#### [What is expected]
Return the rows from the line with "pose: elev=2.0 azim=258.3 roll=74.1 dist=1.47" to the line with "Dot at: (157, 260)", both included, copied character for character.

#### [Provided data]
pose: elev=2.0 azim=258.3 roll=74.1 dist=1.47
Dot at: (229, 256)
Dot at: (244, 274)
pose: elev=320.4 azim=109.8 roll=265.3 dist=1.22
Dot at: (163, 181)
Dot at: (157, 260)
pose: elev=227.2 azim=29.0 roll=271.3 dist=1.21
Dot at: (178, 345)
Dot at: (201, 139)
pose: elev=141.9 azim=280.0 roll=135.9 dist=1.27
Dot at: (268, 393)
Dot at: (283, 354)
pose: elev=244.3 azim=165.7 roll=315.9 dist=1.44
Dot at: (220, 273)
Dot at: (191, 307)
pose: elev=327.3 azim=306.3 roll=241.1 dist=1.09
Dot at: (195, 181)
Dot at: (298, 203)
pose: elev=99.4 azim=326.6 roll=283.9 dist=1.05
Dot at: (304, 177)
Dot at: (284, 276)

* * *

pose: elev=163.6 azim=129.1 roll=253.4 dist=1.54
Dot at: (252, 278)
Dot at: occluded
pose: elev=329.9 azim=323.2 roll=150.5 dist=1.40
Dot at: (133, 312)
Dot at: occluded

#### [Result]
pose: elev=2.0 azim=258.3 roll=74.1 dist=1.47
Dot at: (229, 256)
Dot at: (244, 274)
pose: elev=320.4 azim=109.8 roll=265.3 dist=1.22
Dot at: (163, 181)
Dot at: (157, 260)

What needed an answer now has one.